What to work on:
Please restate the data exactly, from the first line to the last.

-- Study material follows --

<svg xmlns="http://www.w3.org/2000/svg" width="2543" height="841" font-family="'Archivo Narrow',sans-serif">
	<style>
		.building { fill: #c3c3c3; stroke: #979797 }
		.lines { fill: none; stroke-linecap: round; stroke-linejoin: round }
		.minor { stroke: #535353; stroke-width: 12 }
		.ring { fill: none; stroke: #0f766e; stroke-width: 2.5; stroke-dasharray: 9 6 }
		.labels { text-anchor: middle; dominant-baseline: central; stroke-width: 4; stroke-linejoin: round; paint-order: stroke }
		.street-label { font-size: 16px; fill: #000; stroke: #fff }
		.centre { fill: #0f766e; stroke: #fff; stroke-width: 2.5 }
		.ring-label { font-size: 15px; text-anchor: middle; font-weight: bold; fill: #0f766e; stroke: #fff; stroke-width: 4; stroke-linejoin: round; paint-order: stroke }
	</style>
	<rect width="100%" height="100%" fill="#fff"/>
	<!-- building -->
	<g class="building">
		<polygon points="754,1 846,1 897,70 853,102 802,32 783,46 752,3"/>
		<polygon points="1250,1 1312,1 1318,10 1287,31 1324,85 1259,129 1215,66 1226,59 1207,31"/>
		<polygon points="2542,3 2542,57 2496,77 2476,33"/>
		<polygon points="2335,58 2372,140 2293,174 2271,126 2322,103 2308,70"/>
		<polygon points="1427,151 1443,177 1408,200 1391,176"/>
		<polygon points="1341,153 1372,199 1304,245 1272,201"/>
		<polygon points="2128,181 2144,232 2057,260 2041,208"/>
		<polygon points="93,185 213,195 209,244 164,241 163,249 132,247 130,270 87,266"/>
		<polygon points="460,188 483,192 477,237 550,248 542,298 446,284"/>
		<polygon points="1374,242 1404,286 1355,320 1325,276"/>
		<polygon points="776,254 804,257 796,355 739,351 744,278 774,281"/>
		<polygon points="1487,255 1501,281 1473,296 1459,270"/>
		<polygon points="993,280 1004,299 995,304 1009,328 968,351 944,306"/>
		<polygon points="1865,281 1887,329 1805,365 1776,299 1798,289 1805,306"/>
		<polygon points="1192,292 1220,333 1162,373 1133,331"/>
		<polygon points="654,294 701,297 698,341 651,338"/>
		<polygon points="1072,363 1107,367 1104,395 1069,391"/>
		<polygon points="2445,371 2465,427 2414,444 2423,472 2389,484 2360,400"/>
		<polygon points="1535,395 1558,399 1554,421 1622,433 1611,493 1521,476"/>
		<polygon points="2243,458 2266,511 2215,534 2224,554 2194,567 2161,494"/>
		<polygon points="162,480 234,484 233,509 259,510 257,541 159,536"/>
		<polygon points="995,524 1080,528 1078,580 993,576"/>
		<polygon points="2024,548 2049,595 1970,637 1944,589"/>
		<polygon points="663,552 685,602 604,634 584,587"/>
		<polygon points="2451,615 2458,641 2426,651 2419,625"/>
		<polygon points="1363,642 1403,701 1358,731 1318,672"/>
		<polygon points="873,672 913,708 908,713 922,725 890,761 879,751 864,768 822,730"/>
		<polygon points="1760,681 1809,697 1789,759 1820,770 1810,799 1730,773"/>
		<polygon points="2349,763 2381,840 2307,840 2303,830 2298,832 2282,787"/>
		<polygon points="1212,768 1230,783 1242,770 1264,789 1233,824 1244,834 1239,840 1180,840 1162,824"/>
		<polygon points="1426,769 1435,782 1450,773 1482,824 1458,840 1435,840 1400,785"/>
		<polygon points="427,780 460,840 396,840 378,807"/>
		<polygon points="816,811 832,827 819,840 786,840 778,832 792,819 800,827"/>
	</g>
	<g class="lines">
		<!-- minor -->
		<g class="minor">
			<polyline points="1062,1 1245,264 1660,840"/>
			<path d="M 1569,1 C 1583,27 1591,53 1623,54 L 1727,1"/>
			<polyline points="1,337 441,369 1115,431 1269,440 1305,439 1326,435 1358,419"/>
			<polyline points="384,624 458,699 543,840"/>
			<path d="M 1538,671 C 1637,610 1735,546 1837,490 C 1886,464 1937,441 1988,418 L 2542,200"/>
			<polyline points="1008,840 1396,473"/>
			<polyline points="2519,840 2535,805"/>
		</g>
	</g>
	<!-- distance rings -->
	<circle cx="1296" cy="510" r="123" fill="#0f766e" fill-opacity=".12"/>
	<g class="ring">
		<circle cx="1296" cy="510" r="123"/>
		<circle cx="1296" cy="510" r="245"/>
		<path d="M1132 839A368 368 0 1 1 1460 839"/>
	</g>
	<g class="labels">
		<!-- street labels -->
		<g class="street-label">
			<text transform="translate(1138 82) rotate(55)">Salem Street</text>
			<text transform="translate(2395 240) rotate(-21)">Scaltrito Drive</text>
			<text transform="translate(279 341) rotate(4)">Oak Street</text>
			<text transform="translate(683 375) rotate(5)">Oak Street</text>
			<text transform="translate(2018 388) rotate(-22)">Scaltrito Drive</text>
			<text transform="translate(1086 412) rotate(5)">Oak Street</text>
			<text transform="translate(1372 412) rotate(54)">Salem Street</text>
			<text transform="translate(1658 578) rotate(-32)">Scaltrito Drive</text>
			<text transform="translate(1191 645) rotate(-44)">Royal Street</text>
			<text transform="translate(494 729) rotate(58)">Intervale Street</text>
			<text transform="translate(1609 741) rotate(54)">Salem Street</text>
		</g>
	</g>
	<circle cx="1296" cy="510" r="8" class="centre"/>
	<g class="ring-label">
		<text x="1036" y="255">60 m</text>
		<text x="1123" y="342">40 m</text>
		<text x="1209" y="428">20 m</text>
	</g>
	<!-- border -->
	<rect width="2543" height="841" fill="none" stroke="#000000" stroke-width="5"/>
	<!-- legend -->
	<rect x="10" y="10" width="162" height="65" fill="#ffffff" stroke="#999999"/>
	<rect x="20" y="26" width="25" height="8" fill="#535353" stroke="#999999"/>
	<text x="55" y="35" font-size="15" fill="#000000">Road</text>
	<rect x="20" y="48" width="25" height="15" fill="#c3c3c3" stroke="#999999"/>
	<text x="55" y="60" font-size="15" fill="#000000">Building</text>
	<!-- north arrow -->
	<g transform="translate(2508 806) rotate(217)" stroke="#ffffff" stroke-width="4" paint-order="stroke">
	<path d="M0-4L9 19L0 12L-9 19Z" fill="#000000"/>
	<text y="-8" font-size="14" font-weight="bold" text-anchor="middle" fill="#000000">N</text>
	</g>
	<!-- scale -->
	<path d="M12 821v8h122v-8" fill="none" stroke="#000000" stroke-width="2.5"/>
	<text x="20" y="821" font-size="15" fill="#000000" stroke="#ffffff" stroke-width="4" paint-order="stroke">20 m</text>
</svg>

-- Study material concluded --

Finished exercise:
<svg xmlns="http://www.w3.org/2000/svg" width="2543" height="841" font-family="'Archivo Narrow',sans-serif">
	<style>
		.building { fill: #c3c3c3; stroke: #979797 }
		.lines { fill: none; stroke-linecap: round; stroke-linejoin: round }
		.minor { stroke: #535353; stroke-width: 12 }
		.ring { fill: none; stroke: #0f766e; stroke-width: 2.5; stroke-dasharray: 9 6 }
		.labels { text-anchor: middle; dominant-baseline: central; stroke-width: 4; stroke-linejoin: round; paint-order: stroke }
		.street-label { font-size: 16px; fill: #000; stroke: #fff }
		.centre { fill: #0f766e; stroke: #fff; stroke-width: 2.5 }
		.ring-label { font-size: 15px; text-anchor: middle; font-weight: bold; fill: #0f766e; stroke: #fff; stroke-width: 4; stroke-linejoin: round; paint-order: stroke }
	</style>
	<rect width="100%" height="100%" fill="#fff"/>
	<!-- building -->
	<g class="building">
		<polygon points="754,1 846,1 897,70 853,102 802,32 783,46 752,3"/>
		<polygon points="1250,1 1312,1 1318,10 1287,31 1324,85 1259,129 1215,66 1226,59 1207,31"/>
		<polygon points="2542,3 2542,57 2496,77 2476,33"/>
		<polygon points="2335,58 2372,140 2293,174 2271,126 2322,103 2308,70"/>
		<polygon points="1427,151 1443,177 1408,200 1391,176"/>
		<polygon points="1341,153 1372,199 1304,245 1272,201"/>
		<polygon points="2128,181 2144,232 2057,260 2041,208"/>
		<polygon points="93,185 213,195 209,244 164,241 163,249 132,247 130,270 87,266"/>
		<polygon points="460,188 483,192 477,237 550,248 542,298 446,284"/>
		<polygon points="1374,242 1404,286 1355,320 1325,276"/>
		<polygon points="776,254 804,257 796,355 739,351 744,278 774,281"/>
		<polygon points="1487,255 1501,281 1473,296 1459,270"/>
		<polygon points="993,280 1004,299 995,304 1009,328 968,351 944,306"/>
		<polygon points="1865,281 1887,329 1805,365 1776,299 1798,289 1805,306"/>
		<polygon points="1192,292 1220,333 1162,373 1133,331"/>
		<polygon points="654,294 701,297 698,341 651,338"/>
		<polygon points="1072,363 1107,367 1104,395 1069,391"/>
		<polygon points="2445,371 2465,427 2414,444 2423,472 2389,484 2360,400"/>
		<polygon points="1535,395 1558,399 1554,421 1622,433 1611,493 1521,476"/>
		<polygon points="2243,458 2266,511 2215,534 2224,554 2194,567 2161,494"/>
		<polygon points="162,480 234,484 233,509 259,510 257,541 159,536"/>
		<polygon points="995,524 1080,528 1078,580 993,576"/>
		<polygon points="2024,548 2049,595 1970,637 1944,589"/>
		<polygon points="663,552 685,602 604,634 584,587"/>
		<polygon points="2451,615 2458,641 2426,651 2419,625"/>
		<polygon points="1363,642 1403,701 1358,731 1318,672"/>
		<polygon points="873,672 913,708 908,713 922,725 890,761 879,751 864,768 822,730"/>
		<polygon points="1760,681 1809,697 1789,759 1820,770 1810,799 1730,773"/>
		<polygon points="2349,763 2381,840 2307,840 2303,830 2298,832 2282,787"/>
		<polygon points="1212,768 1230,783 1242,770 1264,789 1233,824 1244,834 1239,840 1180,840 1162,824"/>
		<polygon points="1426,769 1435,782 1450,773 1482,824 1458,840 1435,840 1400,785"/>
		<polygon points="427,780 460,840 396,840 378,807"/>
		<polygon points="816,811 832,827 819,840 786,840 778,832 792,819 800,827"/>
	</g>
	<g class="lines">
		<!-- minor -->
		<g class="minor">
			<polyline points="1062,1 1245,264 1660,840"/>
			<path d="M 1569,1 C 1583,27 1591,53 1623,54 L 1727,1"/>
			<polyline points="1,337 441,369 1115,431 1269,440 1305,439 1326,435 1358,419"/>
			<polyline points="384,624 458,699 543,840"/>
			<path d="M 1538,671 C 1637,610 1735,546 1837,490 C 1886,464 1937,441 1988,418 L 2542,200"/>
			<polyline points="1008,840 1396,473"/>
			<polyline points="2519,840 2535,805"/>
		</g>
	</g>
	<!-- distance rings -->
	<circle cx="1296" cy="510" r="123" fill="#0f766e" fill-opacity=".12"/>
	<g class="ring">
		<circle cx="1296" cy="510" r="123"/>
		<circle cx="1296" cy="510" r="245"/>
		<path d="M1132 839A368 368 0 1 1 1460 839"/>
	</g>
	<g class="labels">
		<!-- street labels -->
		<g class="street-label">
			<text transform="translate(1138 82) rotate(55)">Salem Street</text>
			<text transform="translate(2395 240) rotate(-21)">Scaltrito Drive</text>
			<text transform="translate(279 341) rotate(4)">Oak Street</text>
			<text transform="translate(683 375) rotate(5)">Oak Street</text>
			<text transform="translate(2018 388) rotate(-22)">Scaltrito Drive</text>
			<text transform="translate(1086 412) rotate(5)">Oak Street</text>
			<text transform="translate(1372 412) rotate(54)">Salem Street</text>
			<text transform="translate(1658 578) rotate(-32)">Scaltrito Drive</text>
			<text transform="translate(1191 645) rotate(-44)">Royal Street</text>
			<text transform="translate(494 729) rotate(58)">Intervale Street</text>
			<text transform="translate(1609 741) rotate(54)">Salem Street</text>
		</g>
	</g>
	<circle cx="1296" cy="510" r="8" class="centre"/>
	<g class="ring-label">
		<text x="1036" y="255">60 m</text>
		<text x="1123" y="342">40 m</text>
		<text x="1209" y="428">20 m</text>
	</g>
	<!-- border -->
	<rect width="2543" height="841" fill="none" stroke="#000000" stroke-width="5"/>
	<!-- legend -->
	<rect x="10" y="10" width="162" height="65" fill="#ffffff" stroke="#999999"/>
	<rect x="20" y="26" width="25" height="8" fill="#535353" stroke="#999999"/>
	<text x="55" y="35" font-size="15" fill="#000000">Road</text>
	<rect x="20" y="48" width="25" height="15" fill="#c3c3c3" stroke="#999999"/>
	<text x="55" y="60" font-size="15" fill="#000000">Building</text>
	<!-- north arrow -->
	<g transform="translate(2508 806) rotate(217)" stroke="#ffffff" stroke-width="4" paint-order="stroke">
	<path d="M0-4L9 19L0 12L-9 19Z" fill="#000000"/>
	<text y="-8" font-size="14" font-weight="bold" text-anchor="middle" fill="#000000">N</text>
	</g>
	<!-- scale -->
	<path d="M12 821v8h122v-8" fill="none" stroke="#000000" stroke-width="2.5"/>
	<text x="20" y="821" font-size="15" fill="#000000" stroke="#ffffff" stroke-width="4" paint-order="stroke">20 m</text>
</svg>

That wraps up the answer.